I was wondering what kind of advice do you have to avoid info dumps in fan fiction? Granted this can usually be avoided in fan fiction by sticking to what is known. But when you work with au's or other canon divergence, how do you handle giving the info of what is different without boring your reader with a huge info dump?
Drip-feed; only mention where you're differing from convention where it matters, when it matters. Sorry I don't do direct fan-fiction not in my writing nor my reading but let me try and elaborate without specific examples of fan-fiction.
Terry Pratchett's Capre Jugulum comes to mind, the line "everyone who knows anything about ... knows" gets used on a number of occasions to outline the things that people think, about both vampires and witches, that just aren't so. In this way readers are led to an understanding of how the rules do and don't work in this particular world through a number of small incidents rather than it feeling like a book of rules about the powers of witches and vampires; which is kind of what the novel actually is.
Tell the audience only what they need to know to understand the piece in front of them and only tell them where you're breaking with canon when it makes a serious difference.
First, Ash's "drip-feed" is good advice. We are trying to avoid info-dumping, not information in general.
As for technique, my personal favorite is through the thoughts and memories of the POV character. This can take some engineering on the part of the author to produce scenes that force the information out.
Mark shook his head. "I won't do that, sir, the engine will explode."
Wen Li was confused. Surely Mark knew the engine wouldn't explode, that was the whole point of him installing a Markhan monitor in the first place, three years ago. What game was he playing?
"Wen?" the captain said. "Is that true?"
Mark did not even glance at her, he was cool and composed. Screw it. "Chief is absolutely right sir. I'd have said so myself."
And that means, the new captain doesn't trust Mark, and Mark doesn't trust him, and that boy better explain why she just risked her grade lying to a captain.
Give the (or a) POV character a reason to think on the information you want to convey, add a dash of conflict and the mission is painlessly accomplished.
Note that avoiding info-dumps is pretty much always much longer than just telling people. In this case, "The Markhan monitor keeps the fusion engine from exploding." But that is what it takes to weave the info into the story.
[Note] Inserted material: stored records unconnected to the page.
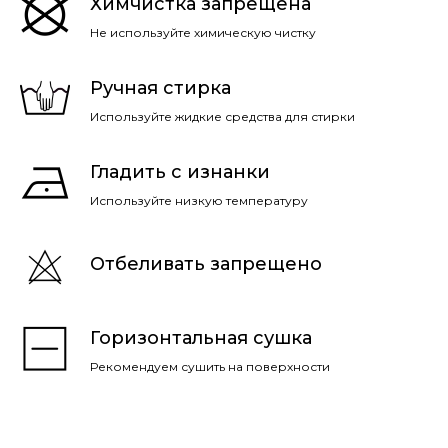
Химчистка запрещена
Не используйте химическую чистку
Ручная стирка
Используйте жидкие средства для стирки
Гладить с изнанки
Используйте низкую температуру
Отбеливать запрещено
Горизонтальная сушка
Рекомендуем сушить на поверхности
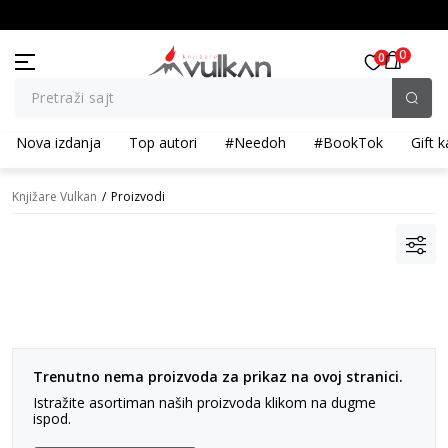
KOLIČINSKI POPUST ::: Dodatnih 10% na tri kupljena artikla
0
0
Pretraži sajt
Nova izdanja
Top autori
#Needoh
#BookTok
Gift k
Knjižare Vulkan
Proizvodi
Trenutno nema proizvoda za prikaz na ovoj stranici.
Istražite asortiman naših proizvoda klikom na dugme
ispod.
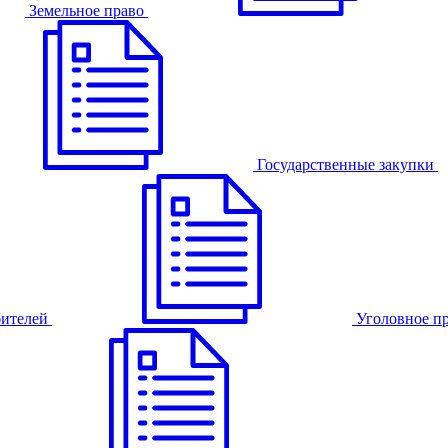
Земельное право
Государственные закупки
бителей
Уголовное п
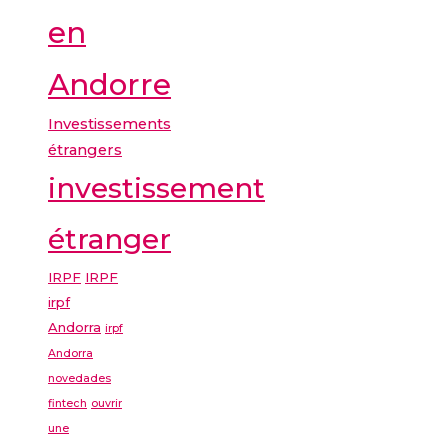
en
Andorre
Investissements
étrangers
investissement
étranger
IRPF
IRPF
irpf
Andorra
irpf
Andorra
novedades
fintech
ouvrir
une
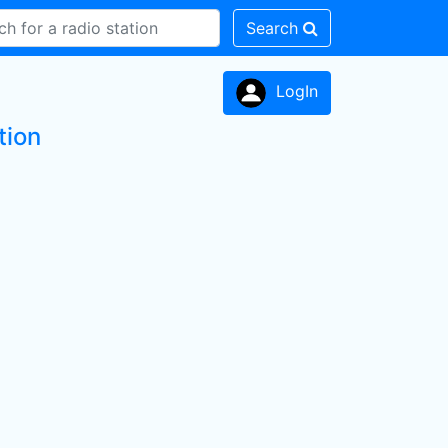
Search
LogIn
tion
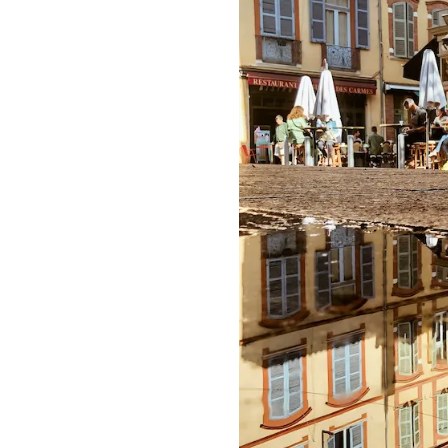
CALLIGRAPHIE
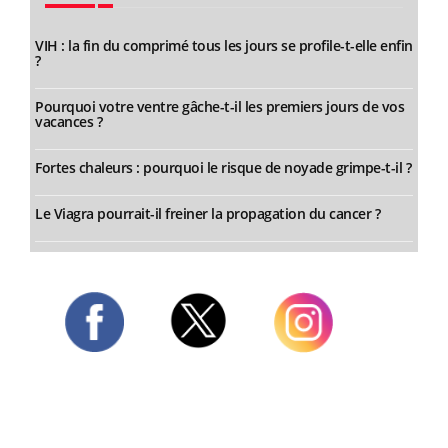
VIH : la fin du comprimé tous les jours se profile-t-elle enfin
?
Pourquoi votre ventre gâche-t-il les premiers jours de vos
vacances ?
Fortes chaleurs : pourquoi le risque de noyade grimpe-t-il ?
Le Viagra pourrait-il freiner la propagation du cancer ?
Twitter
Facebook
Instagram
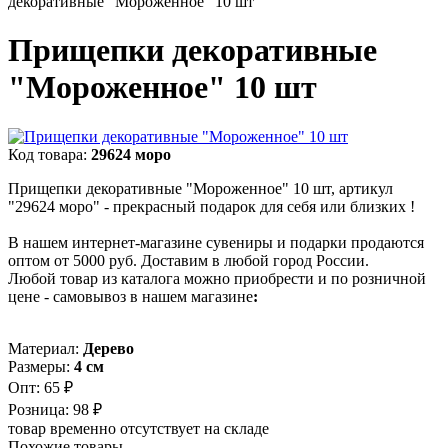
декоративные "Мороженное" 10 шт
Прищепки декоративные
"Мороженное" 10 шт
Код товара:
29624 моро
Прищепки декоративные "Мороженное" 10 шт, артикул
"29624 моро" - прекрасный подарок для себя или близких !
В нашем интернет-магазине сувениры и подарки продаются
оптом от 5000 руб. Доставим в любой город России.
Любой товар из каталога можно приобрести и по розничной
цене - самовывоз в нашем магазине
:
Материал:
Дерево
Размеры:
4 см
Опт:
65 ₽
Розница:
98 ₽
товар временно отсутствует на складе
Похожие товары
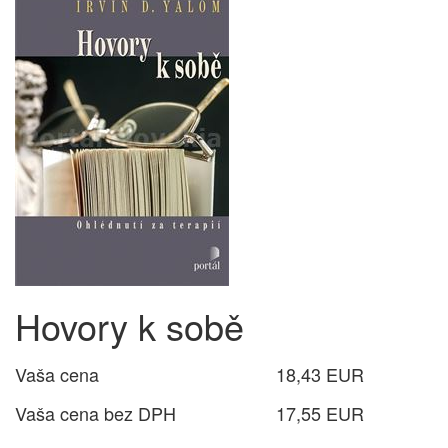
Hovory k sobě
Vaša cena
18,43 EUR
Vaša cena bez DPH
17,55 EUR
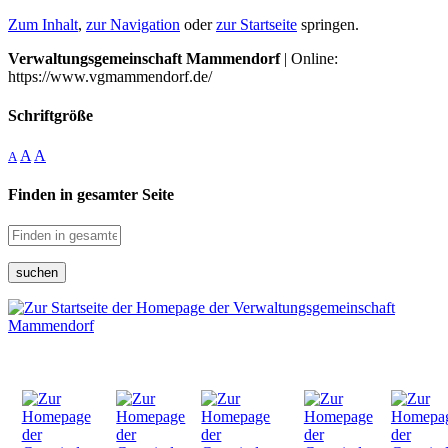
Zum Inhalt
,
zur Navigation
oder
zur Startseite
springen.
Verwaltungsgemeinschaft Mammendorf
| Online:
https://www.vgmammendorf.de/
Schriftgröße
A
A
A
Finden in gesamter Seite
suchen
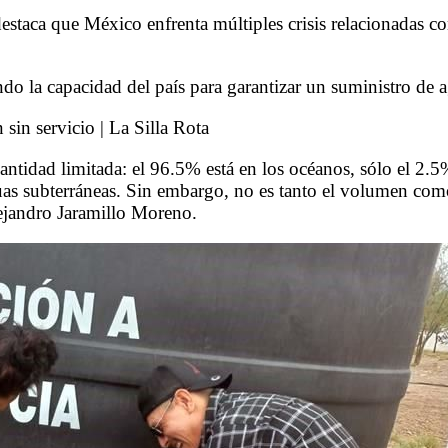
staca que México enfrenta múltiples crisis relacionadas co
ando la capacidad del país para garantizar un suministro de 
tidad limitada: el 96.5% está en los océanos, sólo el 2.5% 
aguas subterráneas. Sin embargo, no es tanto el volumen com
lejandro Jaramillo Moreno.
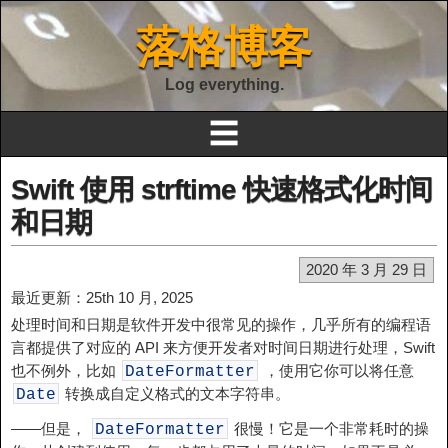
落格博客
Log everything.
☰
Swift 使用 strftime 快速格式化时间
和日期
2020 年 3 月 29 日
最近更新：25th 10 月, 2025
处理时间和日期是软件开发中很常见的操作，几乎所有的编程语
言都提供了对应的 API 来方便开发者对时间日期进行处理，Swift
也不例外，比如
，使用它你可以将任意
DateFormatter
转换成自定义格式的文本字符串。
Date
——但是，
很慢！它是一个非常耗时的操
DateFormatter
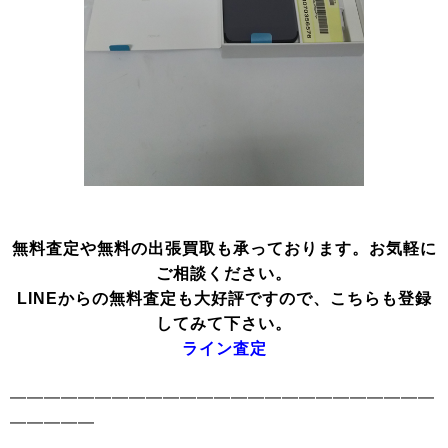
無料査定や無料の出張買取も承っております。お気軽に
ご相談ください。
LINEからの無料査定も大好評ですので、こちらも登録
してみて下さい。
ライン査定
━━━━━━━━━━━━━━━━━━━━━━━━━
━━━━━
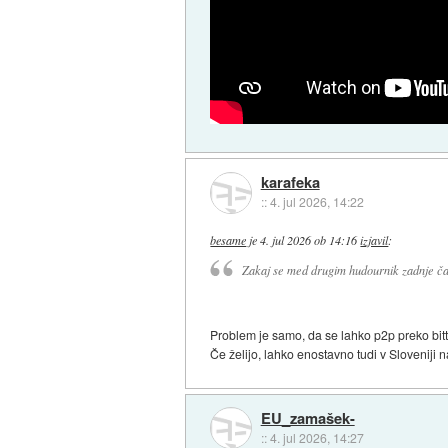
karafeka
::
4. jul 2026, 14:22
besame
je
4. jul 2026 ob 14:16
izjavil
:
Zakaj se med drugim hudournik zadnje čas
Problem je samo, da se lahko p2p preko bitt
Če želijo, lahko enostavno tudi v Sloveniji
EU_zamašek-
::
4. jul 2026, 14:27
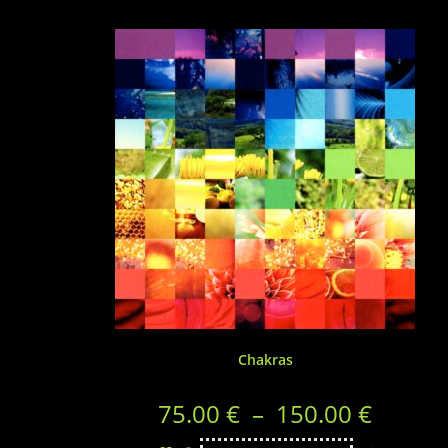
Chakras
75.00
€
–
150.00
€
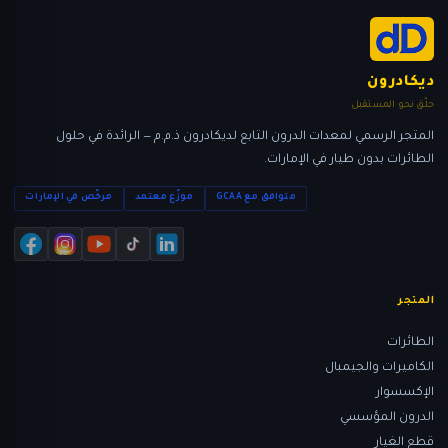
ديكادرون
حلّق نحو المستقبل
المتجر الرسمي لمعدات الدرون التابع لديكادرون ذ.م.م — الرائدة في حلول
الطائرات بدون طيار في الإمارات.
متوافق مع GCAA
موزّع معتمد
مرخّص في الإمارات
المتجر
الطائرات
الكاميرات والجيمبال
الإكسسوار
الدرون المؤسسي
قطع الغيار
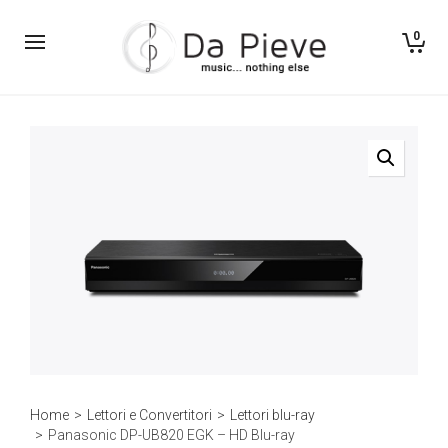
0
Home
>
Lettori e Convertitori
>
Lettori blu-ray
>
Panasonic DP-UB820 EGK – HD Blu-ray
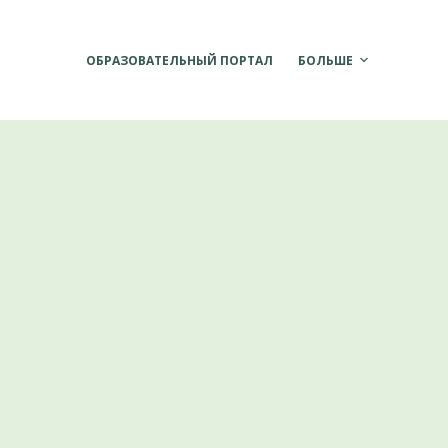
ОБРАЗОВАТЕЛЬНЫЙ ПОРТАЛ
БОЛЬШЕ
Edit: And besides that, trust in your reader's ability to infer things from relatively minor clues. We do that IRL all the time when we meet people, especially new people, and we are conscious of their dress, language, grooming, accent, etc. Not everything needs to be revealed explicitly.
"Mark! Haven't seen you in years!" He held his hand out to the girl. "Hi I'm Jeff, Mark and I came up in Boston together."
She shook his hand, Jeff noticed a wedding ring on her left hand as she shifted her purse.
"I'm Jen. Got to go, daycare." She looked at Mark. "See you at home. In fact, grab a pizza."
Jeff doesn't need anything else to realize Mark is married to Jen and they have at least one kid, and it isn't their honeymoon, and Mark knows what Jen wants on a pizza and from where. This is just a bit of personal information, but the same applies to world building. Don't treat your readers like third graders, or be so paranoid you have to spell things out for them. You can find ways to hint at it, and making inferences can be part of the fun of reading.
Introduce one or more characters who know less than the readers. It's not a bad idea to always have someone in every scene who knows less than the reader, or to have some characters who are in the dark about parts of the story and others who are in the dark about other parts.
If you really can't figure out how there could be someone who doesn't know something about the scene, then perhaps the reader doesn't need to know it either.
How did the original material introduce its setting, characters and mechanics to you? Exactly. Just do that, and chances are people who liked the way the original series did it will like the way your fanfiction does it as well. And if they didn't like the way it was done in the original series, then they probably won't be searching for its fanfictions, anyway.
One good piece of advice I got is that it is not info dumping if the information is necessary. For example, I wrote a lot of Animorphs fanfiction back in the say.
Every single book of the Animorphs series begins as of you never read the series before. So it's two and a half pages or more of the characters reminding you who they are, what they can do, and why they are fighting an alien race, etc. This is not only necessary information but it's in keeping in style with how the books are written.
Of I was writing a Pokemon fanfiction, I don't need to tell anyone what a Pokemon is, or what the pokeball does. I can write a scene where the trainer finds Nidoran and show the reader how everything works in this world.